■ **Supplied records**:
= = =

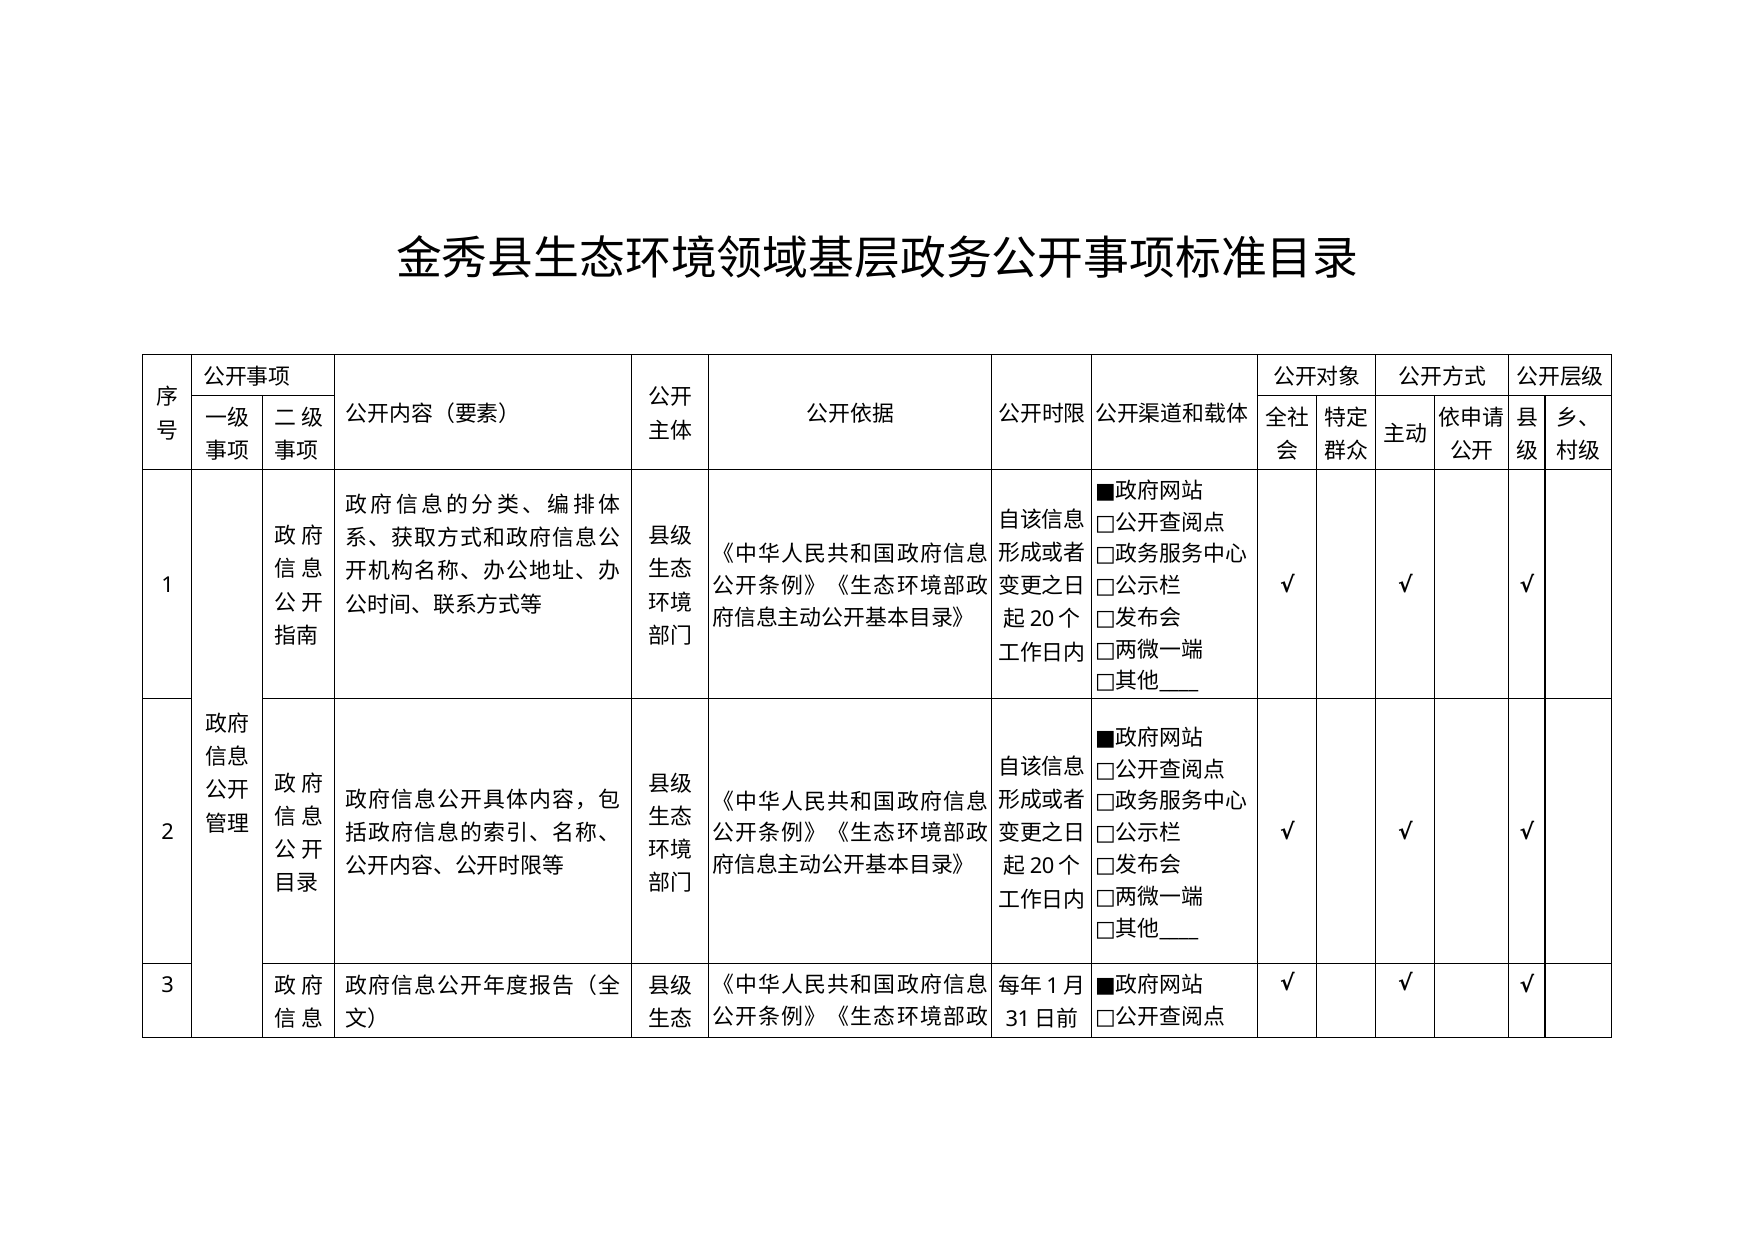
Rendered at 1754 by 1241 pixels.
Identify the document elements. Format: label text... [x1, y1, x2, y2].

table_cell 二级事项 [263, 396, 334, 468]
table_cell 政府信息公开年报 [263, 964, 334, 1037]
table_cell 乡、村级 [1546, 396, 1611, 468]
table_cell 《中华人民共和国政府信息公开条例》《生态环境部政府信息主动公开基本目录》 [709, 699, 991, 963]
table_header 公开渠道和载体 [1092, 355, 1257, 468]
table_cell 政府信息公开目录 [263, 699, 334, 963]
table_cell [1546, 699, 1611, 963]
table_cell 自该信息形成或者变更之日起20个工作日内 [992, 699, 1091, 963]
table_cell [1092, 964, 1257, 1037]
table_cell 政府信息公开年度报告（全文） [335, 964, 631, 1037]
table_cell 主动 [1376, 396, 1434, 468]
table_header 公开时限 [992, 355, 1091, 468]
table_cell [1317, 470, 1375, 698]
table_cell √ [1258, 699, 1316, 963]
table_cell √ [1376, 470, 1434, 698]
table_cell 3 [143, 964, 191, 1037]
table_header 公开事项 [192, 355, 334, 395]
table_cell 特定群众 [1317, 396, 1375, 468]
table_cell 县级生态环境部门 [632, 964, 708, 1037]
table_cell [1092, 699, 1257, 963]
table_cell 县级生态环境部门 [632, 470, 708, 698]
table_header 公开对象 [1258, 355, 1375, 395]
table_cell [1546, 470, 1611, 698]
table_cell [1435, 699, 1508, 963]
table_cell 《中华人民共和国政府信息公开条例》《生态环境部政府信息主动公开基本目录》 [709, 964, 991, 1037]
table_header 公开层级 [1509, 355, 1611, 395]
table_cell √ [1509, 470, 1544, 698]
table_cell 全社会 [1258, 396, 1316, 468]
table_cell [1546, 964, 1611, 1037]
table_cell 政府信息的分类、编排体系、获取方式和政府信息公开机构名称、办公地址、办公时间、联系方式等 [335, 470, 631, 698]
table_cell 《中华人民共和国政府信息公开条例》《生态环境部政府信息主动公开基本目录》 [709, 470, 991, 698]
table_cell √ [1509, 699, 1544, 963]
table_cell 政府信息公开指南 [263, 470, 334, 698]
table_cell [1435, 470, 1508, 698]
subtitle 金秀县生态环境领域基层政务公开事项标准目录 [150, 221, 1604, 288]
table_cell ■政府网站 □公开查阅点 □政务服务中心 □公示栏 □发布会 □两微一端 □其他____ [1092, 470, 1257, 698]
table_cell 县级生态环境部门 [632, 699, 708, 963]
table_cell √ [1376, 964, 1434, 1037]
table_cell [1317, 964, 1375, 1037]
table_cell √ [1376, 699, 1434, 963]
table_cell [1317, 699, 1375, 963]
table_cell 县级 [1509, 396, 1544, 468]
table_cell 自该信息形成或者变更之日起20个工作日内 [992, 470, 1091, 698]
table_header 公开主体 [632, 355, 708, 468]
table_cell 政府信息公开具体内容，包括政府信息的索引、名称、公开内容、公开时限等 [335, 699, 631, 963]
table_header 公开方式 [1376, 355, 1508, 395]
table_header 公开内容（要素） [335, 355, 631, 468]
table_cell √ [1258, 964, 1316, 1037]
table_cell 1 [143, 470, 191, 698]
table_cell [1435, 964, 1508, 1037]
table_header 序号 [143, 355, 191, 468]
table_cell 一级事项 [192, 396, 262, 468]
table_cell 依申请公开 [1435, 396, 1508, 468]
table_cell 每年1月31日前 [992, 964, 1091, 1037]
table_cell 2 [143, 699, 191, 963]
table_cell √ [1509, 964, 1544, 1037]
table_cell 政府信息公开管理 [192, 470, 262, 1037]
table_header 公开依据 [709, 355, 991, 468]
table_cell √ [1258, 470, 1316, 698]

= = =

■ **What this task involves**: Write the listing out exactly, apart from its pictures.

■ **Result**:
Rendered at 1754 by 1241 pixels.
Identify the document elements. Format: label text... [x1, y1, x2, y2].

table_cell 二级事项 [263, 396, 334, 468]
table_cell 政府信息公开年报 [263, 964, 334, 1037]
table_cell 乡、村级 [1546, 396, 1611, 468]
table_cell 《中华人民共和国政府信息公开条例》《生态环境部政府信息主动公开基本目录》 [709, 699, 991, 963]
table_header 公开渠道和载体 [1092, 355, 1257, 468]
table_cell 政府信息公开目录 [263, 699, 334, 963]
table_cell [1546, 699, 1611, 963]
table_cell 自该信息形成或者变更之日起20个工作日内 [992, 699, 1091, 963]
table_cell [1092, 964, 1257, 1037]
table_cell 政府信息公开年度报告（全文） [335, 964, 631, 1037]
table_cell 主动 [1376, 396, 1434, 468]
table_header 公开时限 [992, 355, 1091, 468]
table_cell [1317, 470, 1375, 698]
table_cell √ [1258, 699, 1316, 963]
table_cell √ [1376, 470, 1434, 698]
table_cell 3 [143, 964, 191, 1037]
table_header 公开事项 [192, 355, 334, 395]
table_cell 特定群众 [1317, 396, 1375, 468]
table_cell 县级生态环境部门 [632, 964, 708, 1037]
table_cell [1092, 699, 1257, 963]
table_cell 县级生态环境部门 [632, 470, 708, 698]
table_header 公开对象 [1258, 355, 1375, 395]
table_cell [1546, 470, 1611, 698]
table_cell [1435, 699, 1508, 963]
table_cell 《中华人民共和国政府信息公开条例》《生态环境部政府信息主动公开基本目录》 [709, 964, 991, 1037]
table_header 公开层级 [1509, 355, 1611, 395]
table_cell √ [1509, 470, 1544, 698]
table_cell 全社会 [1258, 396, 1316, 468]
table_cell [1546, 964, 1611, 1037]
table_cell 政府信息的分类、编排体系、获取方式和政府信息公开机构名称、办公地址、办公时间、联系方式等 [335, 470, 631, 698]
table_cell 《中华人民共和国政府信息公开条例》《生态环境部政府信息主动公开基本目录》 [709, 470, 991, 698]
table_cell √ [1509, 699, 1544, 963]
table_cell 政府信息公开指南 [263, 470, 334, 698]
table_cell [1435, 470, 1508, 698]
subtitle 金秀县生态环境领域基层政务公开事项标准目录 [150, 221, 1604, 288]
table_cell ■政府网站 □公开查阅点 □政务服务中心 □公示栏 □发布会 □两微一端 □其他____ [1092, 470, 1257, 698]
table_cell 县级生态环境部门 [632, 699, 708, 963]
table_cell √ [1376, 964, 1434, 1037]
table_cell [1317, 964, 1375, 1037]
table_cell √ [1376, 699, 1434, 963]
table_cell [1317, 699, 1375, 963]
table_cell 县级 [1509, 396, 1544, 468]
table_cell 自该信息形成或者变更之日起20个工作日内 [992, 470, 1091, 698]
table_header 公开主体 [632, 355, 708, 468]
table_cell 政府信息公开具体内容，包括政府信息的索引、名称、公开内容、公开时限等 [335, 699, 631, 963]
table_header 公开方式 [1376, 355, 1508, 395]
table_header 公开内容（要素） [335, 355, 631, 468]
table_cell √ [1258, 964, 1316, 1037]
table_cell 1 [143, 470, 191, 698]
table_cell [1435, 964, 1508, 1037]
table_header 序号 [143, 355, 191, 468]
table_cell 一级事项 [192, 396, 262, 468]
table_cell 依申请公开 [1435, 396, 1508, 468]
table_cell 每年1月31日前 [992, 964, 1091, 1037]
table_cell 2 [143, 699, 191, 963]
table_cell √ [1509, 964, 1544, 1037]
table_cell 政府信息公开管理 [192, 470, 262, 1037]
table_header 公开依据 [709, 355, 991, 468]
table_cell √ [1258, 470, 1316, 698]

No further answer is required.